Don’t forget, this Programme for Government took longer to make than any other in the history of the State. Negotiators stepped in and stepped out again, and the finished document has all the look of something written by a kindly old aunt (with a few prejudices) presiding over a tuck shop. Everyone who came in looking for sweeties was given something.

There’s daft stuff, and there’s dangerous stuff. Some of it is both daft and dangerous. There’s a whole paragraph, for instance, that reads like a pilot scheme for national service. People “who would otherwise struggle to break out of disadvantage” (there’s a euphemism for you) are going to be offered skills associated with the Defence Forces.

The parents of children who have poor attendance records at school are going to be “monitored” to see whether or not the withdrawal of child benefit might enable them to buck up a bit and send them to school. A citizen’s assembly, whatever that is, will develop opportunities for “our aging population” (I’m one of them — should I be worried?).

Perhaps the most frightening, and incoherent, section deals with health. There’s page after page — whatever you want, we’re going to give it to you. “Tax instruments, and other incentives to support investment by GPs, dentists, and other professionals in primary care centres” (the Charlie McCreevy approach to better health care), coupled with the broadest of hints that privatisation of the whole service can be considered (the Mary Harney approach).

But don’t worry your head about it — we’re going to pay every manager in the bright, new health service to get an MBA (because a business degree is just what you need to run an accountable public-health agenda).

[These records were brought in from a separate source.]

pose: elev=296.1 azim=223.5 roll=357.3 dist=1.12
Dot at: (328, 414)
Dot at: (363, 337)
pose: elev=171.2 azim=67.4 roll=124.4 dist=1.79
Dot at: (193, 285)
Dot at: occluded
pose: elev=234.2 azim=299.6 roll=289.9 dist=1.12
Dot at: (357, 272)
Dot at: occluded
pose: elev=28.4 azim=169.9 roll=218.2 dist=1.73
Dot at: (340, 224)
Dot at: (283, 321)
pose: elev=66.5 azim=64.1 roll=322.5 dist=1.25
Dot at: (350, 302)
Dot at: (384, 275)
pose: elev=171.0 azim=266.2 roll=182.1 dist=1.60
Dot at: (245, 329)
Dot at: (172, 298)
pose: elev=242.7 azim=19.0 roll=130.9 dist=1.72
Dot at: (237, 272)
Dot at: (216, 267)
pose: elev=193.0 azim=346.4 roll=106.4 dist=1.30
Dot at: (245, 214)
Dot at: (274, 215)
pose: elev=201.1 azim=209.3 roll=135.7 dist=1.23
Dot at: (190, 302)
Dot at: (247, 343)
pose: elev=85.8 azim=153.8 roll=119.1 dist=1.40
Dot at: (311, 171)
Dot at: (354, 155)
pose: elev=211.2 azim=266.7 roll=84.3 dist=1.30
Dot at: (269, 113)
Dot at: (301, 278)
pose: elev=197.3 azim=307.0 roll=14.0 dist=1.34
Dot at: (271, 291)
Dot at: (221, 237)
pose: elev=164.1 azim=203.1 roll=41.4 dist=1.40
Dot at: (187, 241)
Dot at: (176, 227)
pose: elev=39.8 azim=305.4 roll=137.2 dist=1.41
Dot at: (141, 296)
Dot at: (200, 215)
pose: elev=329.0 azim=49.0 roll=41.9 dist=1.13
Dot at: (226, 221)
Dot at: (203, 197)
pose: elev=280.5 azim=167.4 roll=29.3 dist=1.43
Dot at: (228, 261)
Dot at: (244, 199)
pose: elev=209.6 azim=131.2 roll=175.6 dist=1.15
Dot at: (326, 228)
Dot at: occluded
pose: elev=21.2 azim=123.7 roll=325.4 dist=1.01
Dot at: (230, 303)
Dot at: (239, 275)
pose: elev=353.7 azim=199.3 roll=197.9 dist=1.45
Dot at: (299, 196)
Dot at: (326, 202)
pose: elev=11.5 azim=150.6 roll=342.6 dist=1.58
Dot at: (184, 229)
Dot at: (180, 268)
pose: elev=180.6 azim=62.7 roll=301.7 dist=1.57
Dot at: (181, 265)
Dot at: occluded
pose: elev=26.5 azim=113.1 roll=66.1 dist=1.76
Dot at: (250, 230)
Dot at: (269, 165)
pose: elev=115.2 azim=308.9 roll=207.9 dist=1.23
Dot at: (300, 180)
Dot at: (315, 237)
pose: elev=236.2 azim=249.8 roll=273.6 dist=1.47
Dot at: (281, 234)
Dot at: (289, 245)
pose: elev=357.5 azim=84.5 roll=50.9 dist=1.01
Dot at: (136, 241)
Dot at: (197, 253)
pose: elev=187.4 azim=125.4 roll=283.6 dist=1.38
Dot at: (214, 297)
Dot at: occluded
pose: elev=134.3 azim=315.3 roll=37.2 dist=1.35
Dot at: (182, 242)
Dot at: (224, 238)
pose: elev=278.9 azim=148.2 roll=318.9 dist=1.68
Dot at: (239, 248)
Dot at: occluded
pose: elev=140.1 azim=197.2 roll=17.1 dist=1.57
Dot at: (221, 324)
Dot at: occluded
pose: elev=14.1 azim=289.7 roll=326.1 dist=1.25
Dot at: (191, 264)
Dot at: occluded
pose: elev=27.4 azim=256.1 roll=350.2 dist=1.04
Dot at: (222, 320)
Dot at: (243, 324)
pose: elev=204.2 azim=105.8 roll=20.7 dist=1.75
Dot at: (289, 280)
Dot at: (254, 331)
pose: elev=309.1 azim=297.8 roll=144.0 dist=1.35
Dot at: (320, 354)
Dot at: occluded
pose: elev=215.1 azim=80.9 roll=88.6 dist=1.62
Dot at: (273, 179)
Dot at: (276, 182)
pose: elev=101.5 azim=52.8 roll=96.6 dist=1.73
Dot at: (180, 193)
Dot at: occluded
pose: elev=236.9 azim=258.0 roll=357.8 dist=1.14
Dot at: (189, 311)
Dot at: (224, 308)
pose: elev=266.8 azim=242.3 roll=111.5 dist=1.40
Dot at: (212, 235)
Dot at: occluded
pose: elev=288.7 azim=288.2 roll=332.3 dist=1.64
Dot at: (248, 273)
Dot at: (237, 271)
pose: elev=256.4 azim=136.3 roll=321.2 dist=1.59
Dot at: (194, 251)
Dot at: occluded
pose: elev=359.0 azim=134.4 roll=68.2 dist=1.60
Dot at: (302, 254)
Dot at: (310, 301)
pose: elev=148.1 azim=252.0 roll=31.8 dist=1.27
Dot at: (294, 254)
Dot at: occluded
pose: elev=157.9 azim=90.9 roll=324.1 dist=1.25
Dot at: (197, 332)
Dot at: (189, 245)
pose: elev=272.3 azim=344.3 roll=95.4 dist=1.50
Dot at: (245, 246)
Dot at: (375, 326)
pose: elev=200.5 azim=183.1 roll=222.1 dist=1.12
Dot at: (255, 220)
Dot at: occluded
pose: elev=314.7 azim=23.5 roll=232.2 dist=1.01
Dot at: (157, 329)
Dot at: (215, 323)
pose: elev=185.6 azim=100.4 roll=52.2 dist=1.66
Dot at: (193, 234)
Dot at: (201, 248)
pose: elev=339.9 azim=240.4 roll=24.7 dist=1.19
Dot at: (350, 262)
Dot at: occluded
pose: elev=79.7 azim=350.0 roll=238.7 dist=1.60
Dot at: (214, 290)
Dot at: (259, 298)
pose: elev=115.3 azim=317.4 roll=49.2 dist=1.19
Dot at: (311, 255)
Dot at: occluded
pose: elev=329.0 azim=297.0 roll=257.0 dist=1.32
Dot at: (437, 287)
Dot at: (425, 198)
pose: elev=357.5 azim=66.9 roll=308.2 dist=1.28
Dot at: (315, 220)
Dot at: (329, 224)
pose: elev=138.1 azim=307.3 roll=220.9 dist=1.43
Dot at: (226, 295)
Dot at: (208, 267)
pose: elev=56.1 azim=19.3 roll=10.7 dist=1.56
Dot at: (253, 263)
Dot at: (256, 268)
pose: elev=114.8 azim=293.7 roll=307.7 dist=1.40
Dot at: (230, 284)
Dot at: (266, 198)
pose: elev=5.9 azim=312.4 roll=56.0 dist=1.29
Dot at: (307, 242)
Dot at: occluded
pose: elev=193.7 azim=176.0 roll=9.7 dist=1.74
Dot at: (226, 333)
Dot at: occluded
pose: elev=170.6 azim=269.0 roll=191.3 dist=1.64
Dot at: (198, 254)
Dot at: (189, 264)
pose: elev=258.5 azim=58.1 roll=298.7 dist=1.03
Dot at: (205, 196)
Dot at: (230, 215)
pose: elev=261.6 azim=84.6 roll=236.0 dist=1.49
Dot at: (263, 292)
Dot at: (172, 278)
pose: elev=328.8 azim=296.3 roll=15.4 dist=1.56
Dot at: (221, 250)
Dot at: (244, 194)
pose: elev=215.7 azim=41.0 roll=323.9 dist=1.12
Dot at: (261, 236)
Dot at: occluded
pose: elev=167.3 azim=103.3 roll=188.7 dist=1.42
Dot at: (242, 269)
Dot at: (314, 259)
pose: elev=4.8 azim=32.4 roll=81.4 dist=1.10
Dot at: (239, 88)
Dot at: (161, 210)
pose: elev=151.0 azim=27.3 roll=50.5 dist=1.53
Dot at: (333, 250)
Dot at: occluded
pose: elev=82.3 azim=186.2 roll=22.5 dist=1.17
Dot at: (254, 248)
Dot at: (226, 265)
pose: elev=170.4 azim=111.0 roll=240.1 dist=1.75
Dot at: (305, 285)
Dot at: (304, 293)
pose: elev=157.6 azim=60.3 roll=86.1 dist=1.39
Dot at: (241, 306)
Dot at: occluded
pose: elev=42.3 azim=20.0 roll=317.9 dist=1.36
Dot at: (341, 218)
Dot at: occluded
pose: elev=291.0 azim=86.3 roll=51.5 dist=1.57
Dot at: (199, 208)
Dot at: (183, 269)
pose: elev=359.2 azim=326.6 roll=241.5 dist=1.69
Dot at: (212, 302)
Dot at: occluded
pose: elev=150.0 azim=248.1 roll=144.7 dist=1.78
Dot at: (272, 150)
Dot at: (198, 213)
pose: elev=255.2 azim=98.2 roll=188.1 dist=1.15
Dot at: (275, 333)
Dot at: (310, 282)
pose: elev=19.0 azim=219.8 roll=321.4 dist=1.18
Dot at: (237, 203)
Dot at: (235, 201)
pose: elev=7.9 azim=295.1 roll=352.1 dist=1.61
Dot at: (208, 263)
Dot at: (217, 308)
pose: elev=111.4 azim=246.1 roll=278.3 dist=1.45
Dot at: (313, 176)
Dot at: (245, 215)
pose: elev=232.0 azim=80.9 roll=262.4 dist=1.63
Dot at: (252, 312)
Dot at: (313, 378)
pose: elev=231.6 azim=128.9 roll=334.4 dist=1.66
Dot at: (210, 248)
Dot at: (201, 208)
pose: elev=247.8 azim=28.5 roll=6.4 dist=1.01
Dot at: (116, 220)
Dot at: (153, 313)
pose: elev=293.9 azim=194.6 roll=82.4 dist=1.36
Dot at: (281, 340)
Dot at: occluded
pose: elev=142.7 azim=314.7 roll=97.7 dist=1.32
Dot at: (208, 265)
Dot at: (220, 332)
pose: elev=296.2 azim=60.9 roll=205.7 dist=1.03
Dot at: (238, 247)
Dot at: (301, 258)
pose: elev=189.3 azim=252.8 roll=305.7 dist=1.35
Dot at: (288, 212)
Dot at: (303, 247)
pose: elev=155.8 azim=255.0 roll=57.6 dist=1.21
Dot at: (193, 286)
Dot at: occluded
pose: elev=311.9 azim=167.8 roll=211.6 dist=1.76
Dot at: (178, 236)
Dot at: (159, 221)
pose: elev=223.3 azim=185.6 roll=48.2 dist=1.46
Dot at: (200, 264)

And there’s education. We’re going to develop a set of technological universities (strategically placed in the constituencies of independent deputies, I imagine). Of course, that will require some existing institutions to merge. But not, of course, “if a case can be proven, that, for geographical reasons, a merger isn’t feasible”.

So hospital managers are going to get MBAs, criminals are going to be tagged when they’re out on bail, there’s going to be a Schools Excellence Fund to incentivise parents (fee-paying ones, I assume) to improve their children’s education, and we’re going to do the ‘divil and all’ to make women more equal.

And it’s all going to be underpinned by bright, new Action Plans (action plans are capitalised throughout the document). One of the criteria for these Action Plans (nearly forgot the capitals, there) is that they will be developed in phases — and in phase one there will be a consultation process to secure buy-in from the media. That’s a genuine first — we won’t set out to address major problems without consulting the media beforehand.

You have to laugh, because otherwise you’d be in despair. When you realise it took 70 days to produce this cliché-ridden document, without any sense of priority, any meaningful resource-allocation, any underpinning philosophy, except ‘whatever you’re having yourself’, you really won’t know whether to laugh or cry. Maybe we’d all be better off if no-one (least of all the government) read it at all.